Update from a few weeks after this:
About an hour ago mum came into the study where I was sitting, laptop on my lap, next to the door. Tears were welling up in her eyes and her face was wobbling and looked as if it was about to melt. Suddenly she bent down and hugged me. The embrace lasted for ages, like one from a Hollywood film. I knew what it meant: dad had been right about Poppa being moribund these past two days – Poppa was dead. As my mum told me in a quavering voice and wobbling face what dad had presumably just told her on the phone about Poppa’s last moments, a lot of thoughts were running through my head. I was thinking about how surprisingly strong my mum’s reaction to the news was; I was thinking about how a funeral might have to be arranged and about how that might be during the next week and how the poems that my mum just found on the internet would certainly be recited; I was thinking about special access schemes and how, hypothetically, if I could be bothered filling out some forms, this loss of a family member might qualify me for some extra ATAR points; I was thinking about how my dad would be feeling having just lost his dad and how Beama would be feeling having just lost her husband of so many decades, and hoping that the long period of Poppa’s invalidity had diminished the shock of his final passing to them; and I was thinking about my own reaction to his passing, questioning whether my feeling of near indifference was wrong and whether I should be feeling more. Because of that last thought, I began to try and conduct an audit of my memories of Poppa as my mother spoke, to go through them in a sort of Powerpoint presentation, as an exercise in solemn remembrance. I only managed this for about two seconds.

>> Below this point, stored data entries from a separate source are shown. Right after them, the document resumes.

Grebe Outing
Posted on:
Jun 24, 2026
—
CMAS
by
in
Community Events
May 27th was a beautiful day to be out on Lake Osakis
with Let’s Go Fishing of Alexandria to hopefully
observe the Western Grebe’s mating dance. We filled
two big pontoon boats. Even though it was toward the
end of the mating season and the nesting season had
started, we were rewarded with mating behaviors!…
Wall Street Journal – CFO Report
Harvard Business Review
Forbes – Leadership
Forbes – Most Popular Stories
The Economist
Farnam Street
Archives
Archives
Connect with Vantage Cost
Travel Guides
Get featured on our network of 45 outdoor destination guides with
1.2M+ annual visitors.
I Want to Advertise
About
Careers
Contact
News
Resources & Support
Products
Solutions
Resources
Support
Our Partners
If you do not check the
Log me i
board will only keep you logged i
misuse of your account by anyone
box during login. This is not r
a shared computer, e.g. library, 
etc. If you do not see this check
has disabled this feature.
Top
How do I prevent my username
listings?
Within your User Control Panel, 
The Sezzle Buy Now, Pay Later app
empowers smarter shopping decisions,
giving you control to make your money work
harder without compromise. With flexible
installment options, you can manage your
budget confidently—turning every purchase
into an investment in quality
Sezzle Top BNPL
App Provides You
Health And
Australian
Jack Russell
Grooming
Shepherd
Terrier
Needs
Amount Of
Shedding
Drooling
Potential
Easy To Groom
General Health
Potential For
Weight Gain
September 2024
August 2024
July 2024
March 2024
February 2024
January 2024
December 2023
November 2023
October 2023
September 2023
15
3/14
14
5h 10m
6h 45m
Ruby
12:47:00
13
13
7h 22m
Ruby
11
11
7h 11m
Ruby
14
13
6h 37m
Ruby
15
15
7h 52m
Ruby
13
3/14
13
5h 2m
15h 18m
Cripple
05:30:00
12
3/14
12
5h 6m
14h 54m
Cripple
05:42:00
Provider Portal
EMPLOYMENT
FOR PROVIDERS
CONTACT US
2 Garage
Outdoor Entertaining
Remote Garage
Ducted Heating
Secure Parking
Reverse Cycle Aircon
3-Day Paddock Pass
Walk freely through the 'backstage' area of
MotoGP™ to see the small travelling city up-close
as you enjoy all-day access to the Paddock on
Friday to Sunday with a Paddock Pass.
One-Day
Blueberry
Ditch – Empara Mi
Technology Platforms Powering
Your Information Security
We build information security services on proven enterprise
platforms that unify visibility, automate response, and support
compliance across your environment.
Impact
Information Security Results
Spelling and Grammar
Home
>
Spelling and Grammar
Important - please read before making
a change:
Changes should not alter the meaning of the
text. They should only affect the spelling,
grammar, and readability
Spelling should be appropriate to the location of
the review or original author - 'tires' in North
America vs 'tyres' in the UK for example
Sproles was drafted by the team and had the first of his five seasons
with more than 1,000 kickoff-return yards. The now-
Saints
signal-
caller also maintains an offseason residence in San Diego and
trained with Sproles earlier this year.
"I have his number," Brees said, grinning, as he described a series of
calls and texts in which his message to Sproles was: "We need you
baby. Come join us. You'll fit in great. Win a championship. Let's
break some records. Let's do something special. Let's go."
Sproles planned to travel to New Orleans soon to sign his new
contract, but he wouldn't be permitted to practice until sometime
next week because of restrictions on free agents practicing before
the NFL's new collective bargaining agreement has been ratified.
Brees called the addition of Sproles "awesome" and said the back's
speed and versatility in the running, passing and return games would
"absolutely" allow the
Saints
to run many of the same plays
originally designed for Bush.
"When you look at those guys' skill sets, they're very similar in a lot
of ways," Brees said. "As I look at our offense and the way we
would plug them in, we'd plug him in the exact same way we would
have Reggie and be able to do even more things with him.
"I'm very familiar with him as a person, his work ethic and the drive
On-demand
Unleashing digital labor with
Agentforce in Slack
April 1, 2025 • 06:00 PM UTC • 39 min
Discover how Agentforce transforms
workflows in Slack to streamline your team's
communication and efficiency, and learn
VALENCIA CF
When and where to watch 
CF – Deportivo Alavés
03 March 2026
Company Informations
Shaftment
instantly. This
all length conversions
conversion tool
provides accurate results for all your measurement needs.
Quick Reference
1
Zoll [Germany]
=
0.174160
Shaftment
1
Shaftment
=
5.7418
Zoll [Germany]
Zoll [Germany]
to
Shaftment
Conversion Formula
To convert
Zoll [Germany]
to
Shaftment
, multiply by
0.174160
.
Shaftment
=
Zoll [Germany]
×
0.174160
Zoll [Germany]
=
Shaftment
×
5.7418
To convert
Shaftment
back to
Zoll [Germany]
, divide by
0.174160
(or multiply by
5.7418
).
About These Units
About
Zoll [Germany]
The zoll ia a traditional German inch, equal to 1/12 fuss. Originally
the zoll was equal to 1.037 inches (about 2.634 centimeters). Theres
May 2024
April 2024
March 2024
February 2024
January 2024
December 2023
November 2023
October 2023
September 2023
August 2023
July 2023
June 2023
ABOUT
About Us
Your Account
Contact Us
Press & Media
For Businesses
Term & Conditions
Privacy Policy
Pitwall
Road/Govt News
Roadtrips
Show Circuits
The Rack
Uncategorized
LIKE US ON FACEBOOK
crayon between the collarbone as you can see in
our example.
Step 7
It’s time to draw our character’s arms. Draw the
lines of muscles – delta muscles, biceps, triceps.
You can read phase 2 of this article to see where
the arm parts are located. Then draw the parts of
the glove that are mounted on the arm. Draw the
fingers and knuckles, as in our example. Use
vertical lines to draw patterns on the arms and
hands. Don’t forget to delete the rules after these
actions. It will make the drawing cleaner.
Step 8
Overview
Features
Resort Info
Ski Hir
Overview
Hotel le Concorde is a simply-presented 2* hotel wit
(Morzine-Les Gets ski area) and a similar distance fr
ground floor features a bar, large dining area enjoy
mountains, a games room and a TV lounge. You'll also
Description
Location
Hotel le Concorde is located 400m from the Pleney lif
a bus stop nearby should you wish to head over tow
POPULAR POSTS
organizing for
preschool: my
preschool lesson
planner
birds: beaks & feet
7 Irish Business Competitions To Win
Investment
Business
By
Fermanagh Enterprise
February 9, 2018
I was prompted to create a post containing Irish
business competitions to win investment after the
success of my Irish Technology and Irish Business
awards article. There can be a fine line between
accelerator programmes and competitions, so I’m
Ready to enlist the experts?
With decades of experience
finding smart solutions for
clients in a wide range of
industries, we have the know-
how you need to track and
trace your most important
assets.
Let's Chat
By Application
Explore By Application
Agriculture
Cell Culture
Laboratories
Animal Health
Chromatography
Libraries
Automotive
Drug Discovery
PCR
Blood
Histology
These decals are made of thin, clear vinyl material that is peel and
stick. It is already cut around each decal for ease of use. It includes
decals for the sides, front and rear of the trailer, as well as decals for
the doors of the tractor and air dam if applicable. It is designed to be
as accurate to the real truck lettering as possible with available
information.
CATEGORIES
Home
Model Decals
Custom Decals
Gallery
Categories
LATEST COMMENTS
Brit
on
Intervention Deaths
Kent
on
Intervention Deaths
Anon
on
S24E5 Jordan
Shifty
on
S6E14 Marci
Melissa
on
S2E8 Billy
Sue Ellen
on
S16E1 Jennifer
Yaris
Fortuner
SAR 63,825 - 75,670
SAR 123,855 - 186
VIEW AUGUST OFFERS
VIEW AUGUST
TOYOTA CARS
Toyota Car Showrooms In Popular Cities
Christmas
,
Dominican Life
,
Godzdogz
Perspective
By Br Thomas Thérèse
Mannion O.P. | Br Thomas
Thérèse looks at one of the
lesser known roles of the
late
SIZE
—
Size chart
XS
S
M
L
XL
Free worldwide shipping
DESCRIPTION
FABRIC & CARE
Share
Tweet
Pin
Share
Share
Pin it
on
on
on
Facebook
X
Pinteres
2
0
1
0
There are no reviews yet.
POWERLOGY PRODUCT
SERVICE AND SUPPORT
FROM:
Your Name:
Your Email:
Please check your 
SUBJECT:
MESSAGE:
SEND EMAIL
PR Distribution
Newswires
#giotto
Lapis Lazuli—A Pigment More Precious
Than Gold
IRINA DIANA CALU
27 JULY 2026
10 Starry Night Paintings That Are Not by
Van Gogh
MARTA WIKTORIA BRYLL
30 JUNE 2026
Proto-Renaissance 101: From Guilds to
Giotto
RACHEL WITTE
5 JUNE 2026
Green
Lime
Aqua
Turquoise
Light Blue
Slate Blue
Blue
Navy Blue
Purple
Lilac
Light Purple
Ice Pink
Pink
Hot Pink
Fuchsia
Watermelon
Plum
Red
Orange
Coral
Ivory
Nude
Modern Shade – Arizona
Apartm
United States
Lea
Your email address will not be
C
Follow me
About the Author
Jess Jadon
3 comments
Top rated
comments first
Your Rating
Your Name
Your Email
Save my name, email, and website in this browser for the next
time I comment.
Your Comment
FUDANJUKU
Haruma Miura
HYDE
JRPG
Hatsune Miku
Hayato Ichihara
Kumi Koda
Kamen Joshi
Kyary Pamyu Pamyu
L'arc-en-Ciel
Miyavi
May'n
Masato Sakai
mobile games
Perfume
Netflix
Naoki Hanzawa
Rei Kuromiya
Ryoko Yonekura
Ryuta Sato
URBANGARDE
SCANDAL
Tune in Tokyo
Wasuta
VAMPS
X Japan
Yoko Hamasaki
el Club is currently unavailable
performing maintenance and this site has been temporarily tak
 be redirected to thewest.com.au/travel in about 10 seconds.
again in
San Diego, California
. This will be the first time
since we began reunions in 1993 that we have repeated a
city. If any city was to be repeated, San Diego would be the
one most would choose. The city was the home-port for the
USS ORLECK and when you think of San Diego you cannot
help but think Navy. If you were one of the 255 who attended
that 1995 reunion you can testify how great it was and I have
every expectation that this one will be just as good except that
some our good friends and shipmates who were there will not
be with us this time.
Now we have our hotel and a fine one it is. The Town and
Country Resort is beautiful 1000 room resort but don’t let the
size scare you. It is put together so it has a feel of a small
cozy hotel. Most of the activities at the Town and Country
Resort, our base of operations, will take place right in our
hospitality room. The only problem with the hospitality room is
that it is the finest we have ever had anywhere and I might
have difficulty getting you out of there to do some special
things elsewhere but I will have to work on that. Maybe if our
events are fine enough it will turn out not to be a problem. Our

After my mum finished her monologue, I didn’t say anything to her. I just sat looking up at her from the chair and smiled then looked out the window and stared pensively for a while then looked back at her and smiled again. I had no idea of the correct protocol in such a situation and so felt slightly awkward. She ended this awkwardness sooner than I’d expected, slowly closing the door and leaving only about half a minute after she’d finished talking.  
Upon her exit, I quickly stopped thinking about Poppa altogether. I figured life goes on and I began to do my homework on Greek vases. I’ve now finished that.

I still feel near indifference and I’m still not sure whether that’s ok.